Bahadır Abi‘nin şu lafı da çok dikkatimi çekmiştir; “Saçımızı, sakalımızı örnek almışlar ama diğer özelliklerimizi alamamışlar, gençlerin çoğu maalesef boş“. Bahadır abi bu sözleri “KonuşaRock” programında sarfetmiş. Yeni neslin gereken gayreti göstermeden, kısa yoldan para kazanmanın ve şöhret olmanın peşinde koştuğunu anlatarak, gençlerin “hemen yapılsın, hemen satılsın ve hemen tüketilsin” diye düşündüklerini ve bunun çok büyük yanlış olduğunu, sanata biraz daha emek harcamak gerektiğini anlatmış. Bence Bahadır abi‘nin o yıllarda sarf ettiği bu sözler günümüzde de maalesef geçerliliğini korumuyor değil. Şu anda benim de gözlemlediğim kadarıyla bir çok genç, sanatçıların imajını örnek alıp, kolay yoldan para kazanmaya çalışıp kolay yoldan şöhret olmanın hesaplarını yapıyor.” Tabi bu konu ayrıca tartışmaya açık, tartışılabilecek bir konu ama şimdi yeri değil…
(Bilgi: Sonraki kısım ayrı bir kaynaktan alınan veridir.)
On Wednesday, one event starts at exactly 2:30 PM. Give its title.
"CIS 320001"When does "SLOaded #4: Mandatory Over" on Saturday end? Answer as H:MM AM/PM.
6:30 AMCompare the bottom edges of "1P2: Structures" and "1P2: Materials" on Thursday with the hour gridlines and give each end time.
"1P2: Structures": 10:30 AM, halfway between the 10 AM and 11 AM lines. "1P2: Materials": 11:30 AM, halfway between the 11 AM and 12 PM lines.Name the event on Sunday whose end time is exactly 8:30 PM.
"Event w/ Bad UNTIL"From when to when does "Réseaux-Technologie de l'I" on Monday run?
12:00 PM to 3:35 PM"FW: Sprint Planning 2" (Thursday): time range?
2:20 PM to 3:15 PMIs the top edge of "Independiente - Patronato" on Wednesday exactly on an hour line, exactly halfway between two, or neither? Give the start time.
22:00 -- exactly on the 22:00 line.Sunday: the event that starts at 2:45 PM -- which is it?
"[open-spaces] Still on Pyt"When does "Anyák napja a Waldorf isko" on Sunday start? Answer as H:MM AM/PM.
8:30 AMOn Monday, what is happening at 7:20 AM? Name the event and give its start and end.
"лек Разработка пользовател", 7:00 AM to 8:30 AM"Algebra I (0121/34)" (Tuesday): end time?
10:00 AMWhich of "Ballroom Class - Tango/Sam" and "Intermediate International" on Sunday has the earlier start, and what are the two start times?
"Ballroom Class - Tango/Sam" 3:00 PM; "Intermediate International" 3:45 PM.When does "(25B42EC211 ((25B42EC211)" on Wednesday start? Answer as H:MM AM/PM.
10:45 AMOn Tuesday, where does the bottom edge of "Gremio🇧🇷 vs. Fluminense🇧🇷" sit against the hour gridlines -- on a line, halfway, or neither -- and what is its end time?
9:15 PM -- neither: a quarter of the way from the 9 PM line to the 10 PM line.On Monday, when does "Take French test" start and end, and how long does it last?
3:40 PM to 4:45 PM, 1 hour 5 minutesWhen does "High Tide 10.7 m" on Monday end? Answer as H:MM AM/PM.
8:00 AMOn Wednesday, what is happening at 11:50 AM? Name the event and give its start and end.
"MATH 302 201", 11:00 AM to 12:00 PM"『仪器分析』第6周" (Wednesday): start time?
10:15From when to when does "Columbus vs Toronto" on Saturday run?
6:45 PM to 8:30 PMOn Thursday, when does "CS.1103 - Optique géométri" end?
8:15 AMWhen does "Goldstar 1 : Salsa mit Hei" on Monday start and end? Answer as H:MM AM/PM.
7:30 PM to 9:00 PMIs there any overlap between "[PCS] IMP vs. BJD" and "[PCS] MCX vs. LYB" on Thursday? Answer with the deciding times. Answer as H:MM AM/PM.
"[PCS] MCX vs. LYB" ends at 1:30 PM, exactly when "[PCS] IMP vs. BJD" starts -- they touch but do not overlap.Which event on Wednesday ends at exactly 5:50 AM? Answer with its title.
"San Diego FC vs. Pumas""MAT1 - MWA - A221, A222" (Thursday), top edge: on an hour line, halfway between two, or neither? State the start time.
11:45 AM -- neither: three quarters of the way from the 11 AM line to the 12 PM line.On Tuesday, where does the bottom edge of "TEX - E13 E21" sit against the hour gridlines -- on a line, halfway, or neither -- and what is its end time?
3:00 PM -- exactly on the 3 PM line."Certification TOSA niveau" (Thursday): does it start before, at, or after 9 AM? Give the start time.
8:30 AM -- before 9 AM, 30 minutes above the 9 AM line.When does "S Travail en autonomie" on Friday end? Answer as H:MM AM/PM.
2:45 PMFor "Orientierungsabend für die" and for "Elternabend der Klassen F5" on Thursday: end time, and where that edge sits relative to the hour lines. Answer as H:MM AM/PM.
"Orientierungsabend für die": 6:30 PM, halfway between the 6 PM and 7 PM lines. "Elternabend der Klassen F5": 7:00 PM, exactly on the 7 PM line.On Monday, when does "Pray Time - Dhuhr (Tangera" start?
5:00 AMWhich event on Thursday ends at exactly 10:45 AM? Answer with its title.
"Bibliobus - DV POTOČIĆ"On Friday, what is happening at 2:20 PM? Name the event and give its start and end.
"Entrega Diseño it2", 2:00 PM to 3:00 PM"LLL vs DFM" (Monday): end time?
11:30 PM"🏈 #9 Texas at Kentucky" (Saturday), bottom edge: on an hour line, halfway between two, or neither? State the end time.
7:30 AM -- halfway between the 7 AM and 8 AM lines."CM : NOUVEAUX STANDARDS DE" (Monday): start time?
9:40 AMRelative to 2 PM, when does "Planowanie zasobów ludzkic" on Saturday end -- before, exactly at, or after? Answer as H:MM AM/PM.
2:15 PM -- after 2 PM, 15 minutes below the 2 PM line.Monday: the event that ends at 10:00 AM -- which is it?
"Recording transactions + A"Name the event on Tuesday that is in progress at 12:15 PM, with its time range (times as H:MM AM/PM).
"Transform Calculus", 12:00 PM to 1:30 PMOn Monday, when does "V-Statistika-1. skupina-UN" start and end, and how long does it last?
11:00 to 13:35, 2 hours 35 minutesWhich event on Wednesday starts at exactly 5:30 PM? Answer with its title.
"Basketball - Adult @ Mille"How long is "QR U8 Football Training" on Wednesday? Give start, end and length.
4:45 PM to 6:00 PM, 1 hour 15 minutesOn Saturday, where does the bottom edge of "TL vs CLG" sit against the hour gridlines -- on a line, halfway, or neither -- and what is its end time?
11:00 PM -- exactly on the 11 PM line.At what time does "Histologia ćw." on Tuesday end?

Bu yeryüzüne belki, senin kadar iyi gitar çalan bir sanatçı gelmiştir ya da gelecektir… Fakat değerli müzisyen, kardeşin Cihangir abi‘nin de dediği gibi “Ne saçından, ne sakalından, ne Atatürk sevdasından ve devrimlerinden, ne Beşiktaş’tan, ne yaş ruhundan, ne müzikten, ne dürüstlük ve şahsiyetten gram taviz vermemiş bir “ADAM” daha kolay kolay gelmez diye düşünüyorum.
Bu dünyada tanışamadık ama öbür tarafta inşallah görüşür, iki çift lafın belini kırarız Bahadır abi. Seni çok özlüyoruz ve nefes aldığımız sürece seni yaşatmaya devam edeceğiz. Nur içinde yat, GÖĞE SELAM OLSUN!